■ **Texto para leer**:
Otra alquimia con oro (Collage III)



Si como dijo el griego en el Cratilo
el nombre es arquetipo de la cosa,
en la palabra rosa está la rosa
y en la palabra Nilo, todo el Nilo
–¡¡ To  doel  Niii  lo !!

Primera estrofa de “El Golem”, de J. L. Borges, en versión adaptada por Leandro Sanz para cantito de hinchada (con la melodía de “Te quiero tanto”, de Sergio Denis).


1.

Recordemos el final de Boquitas pintadas, donde arden ardorosas cartas. La relación que el libro y la película tienen con esa cremación epistolar, que es una relación de significación, consistentemente funciona según un principio de diferenciación de roles o niveles, por el cual se evita que el libro o el celuloide sufran la quema que significan: lo que sucede en el juego no le sucede al juego. Cuando esto no pasa, tenemos una paradoja. Pero tanto esta transgresión del principio como la paradoja que da (o a la que expresa) deben ser corolarios de un argumento, no freaks de la lógica presentes por voluntad y gusto de quien los imagina; la mera postulación no es suficiente.
Un director aficionado a las sorpresas vanguardistas podría haber hecho que se quemara la película en esa última escena (gesto más radical que el mero mostrar la combustión del celuloide). Imaginarlo a Torre Nilson en esa situación o en ese gesto puede servir precisamente para ver, transgresión y absurdo mediante, cómo es la distancia constitutiva de esa relación, la separación sobre la que se funda una significación, y cómo a través de un plus de significación se genera la ilusión de que esa separación no existe o no debería existir. Esa ilusión es análoga a la confusión catártica entre actor y personaje o a la creencia de que hay una conexión íntima, tal vez mágica, entre el retrato que se pincha y el retratado que se odia.
Y es análoga, también, a la acepción más literal o exigente de la verdad como correspondencia.

■ **Enunciado de tarea**:
Retoma el texto sobre Boquitas pintadas y la relación de significación justo después de su última oración y continúalo. Las filas no hacen falta aquí.

■ **Filas aportadas**:
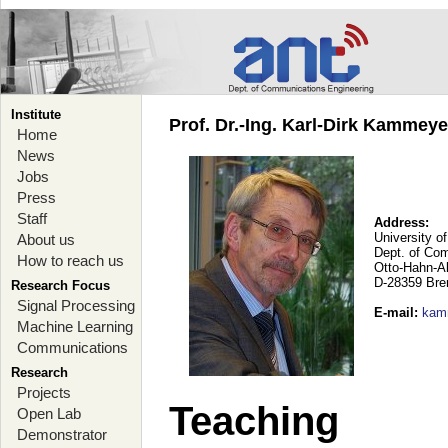
Institute
Prof. Dr.-Ing. Karl-Dirk Kammey
Home
News
Jobs
Press
Staff
Address:
University o
About us
Dept. of Co
How to reach us
Otto-Hahn-A
D-28359 Br
Research Focus
Signal Processing
E-mail
:
kam
Machine Learning
Communications
Research
Projects
Teaching
Open Lab
Demonstrator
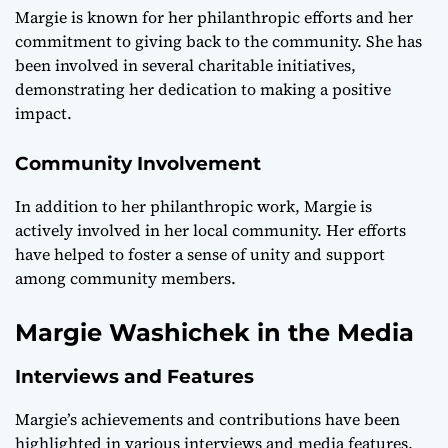
Margie is known for her philanthropic efforts and her
commitment to giving back to the community. She has
been involved in several charitable initiatives,
demonstrating her dedication to making a positive
impact.
Community Involvement
In addition to her philanthropic work, Margie is
actively involved in her local community. Her efforts
have helped to foster a sense of unity and support
among community members.
Margie Washichek in the Media
Interviews and Features
Margie’s achievements and contributions have been
highlighted in various interviews and media features.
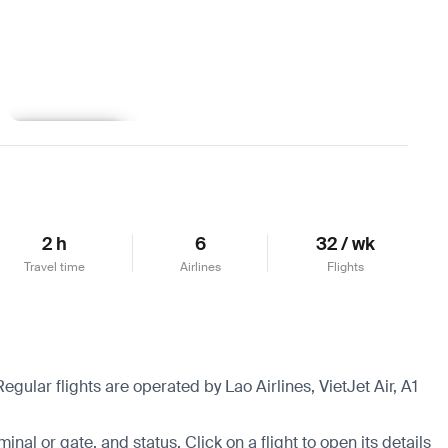
Learn more
2 h
6
32 / wk
Travel time
Airlines
Flights
egular flights are operated by Lao Airlines, VietJet Air, A1
.
minal or gate, and status. Click on a flight to open its details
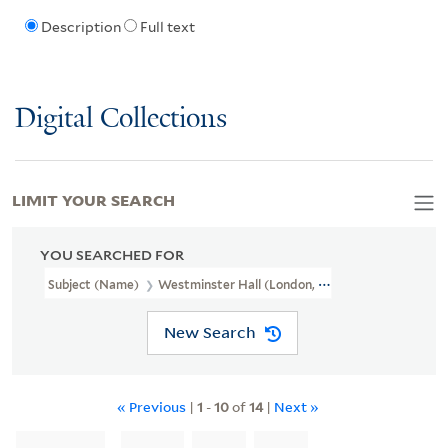
Description
Full text
Digital Collections
LIMIT YOUR SEARCH
YOU SEARCHED FOR
Subject (Name)
Westminster Hall (London, England),
New Search
« Previous
|
1
-
10
of
14
|
Next »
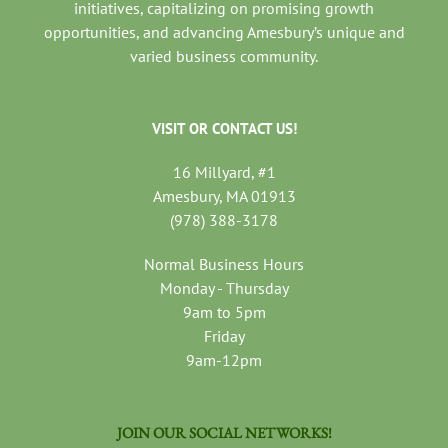
initiatives, capitalizing on promising growth
opportunities, and advancing Amesbury’s unique and
varied business community.
VISIT OR CONTACT US!
16 Millyard, #1
Amesbury, MA 01913
(978) 388-3178
Normal Business Hours
Monday - Thursday
9am to 5pm
Friday
9am-12pm
JOIN OUR SOCIAL NETWORKS!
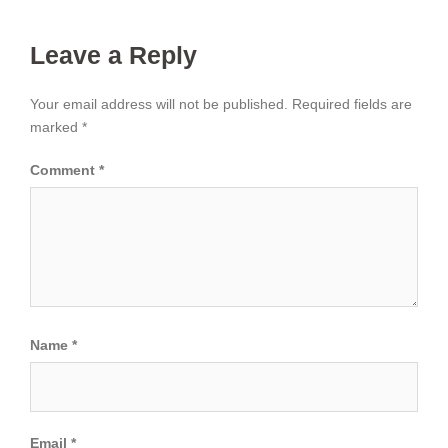
Leave a Reply
Your email address will not be published.
Required fields are
marked
*
Comment
*
Name
*
Email
*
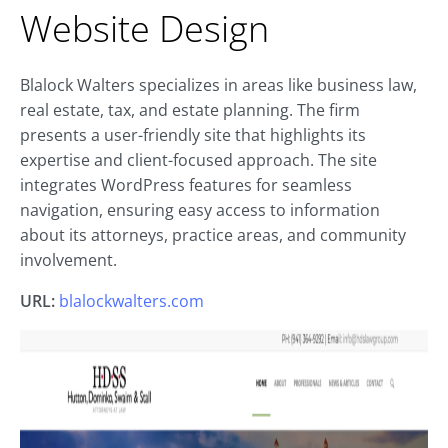
Website Design
Blalock Walters specializes in areas like business law,
real estate, tax, and estate planning. The firm
presents a user-friendly site that highlights its
expertise and client-focused approach. The site
integrates WordPress features for seamless
navigation, ensuring easy access to information
about its attorneys, practice areas, and community
involvement.
URL:
blalockwalters.com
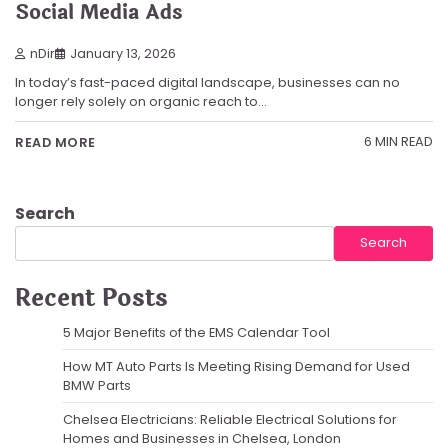
Social Media Ads
nDir
January 13, 2026
In today’s fast-paced digital landscape, businesses can no
longer rely solely on organic reach to…
6 MIN READ
READ MORE
Search
Search
Recent Posts
5 Major Benefits of the EMS Calendar Tool
How MT Auto Parts Is Meeting Rising Demand for Used
BMW Parts
Chelsea Electricians: Reliable Electrical Solutions for
Homes and Businesses in Chelsea, London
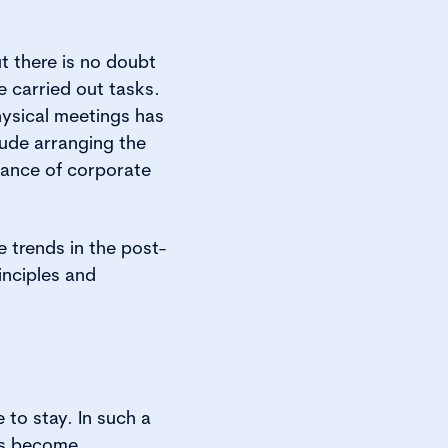
t there is no doubt
 carried out tasks.
hysical meetings has
lude arranging the
nance of corporate
 trends in the post-
inciples and
e to stay. In such a
has become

■ **Respuesta**:
*
Selecciono una parte de la respuesta de desparejo a mi respuesta (Parte I, Parte II) a su pregunta (“¿No debería Torre Nilson haber quemado el celuloide en esa última escena?”):

Había un objeto a ser representado que era la carta quemada y una representación que era la peli. Sí, en verdad, no se tendría que quemar la representación para representar un objeto quemado. Me olvidé de la retórica. Lo que media entre la representación y lo representado es lo que evita un segundo incendio. Llámele lo metafórico o lo que le guste. Es lo mismo que hace que el actor que protagoniza a Luis XVI siga con la cabeza pegada al cuerpo después de hacer una peli sobre la Revolución Francesa o lo que hace que después de hacer esa peli, puedas seguir consiguiendo actores para hacer una remake o cualquier otra peli donde los protagonistas mueran. Si no, todos las Pascuas estaríamos llorando no sólo la crucifixión de Cristo, sino además la de Robert Powell.
Pero, si es verdad lo que dice Bajtin respecto de que una carta sería un género primario que en este caso es absorbido por un género secundario que sería la peli, entonces tenemos que la carta no sería un objeto simplemente, sino, además, algo (ponga discurso, dispositivo, sistema o lo que le guste según la escuela que le parezca mejor) que representa a otra cosa que sería el verdadero objeto representado y que está mediado dos veces, por lo menos. Esa cosa primera sería el mensaje de la carta, los sentimientos del remitente en este caso. Lo que se quema es el soporte de eso que se representa, el papel. No se quema el “dispositivo” (sabrá disculpar) de representación, el conjunto de herramientas discursivas que permiten representar el mensaje bajo la forma del género epistolar. Si la película que representa la carta, está hecha en su materialidad más concreta o palpable por el celuloide, que es el soporte de esa imagen que representa esa carta que representa los sentimientos del remitente, entonces, no está mal que por equivalencia se queme el celuloide.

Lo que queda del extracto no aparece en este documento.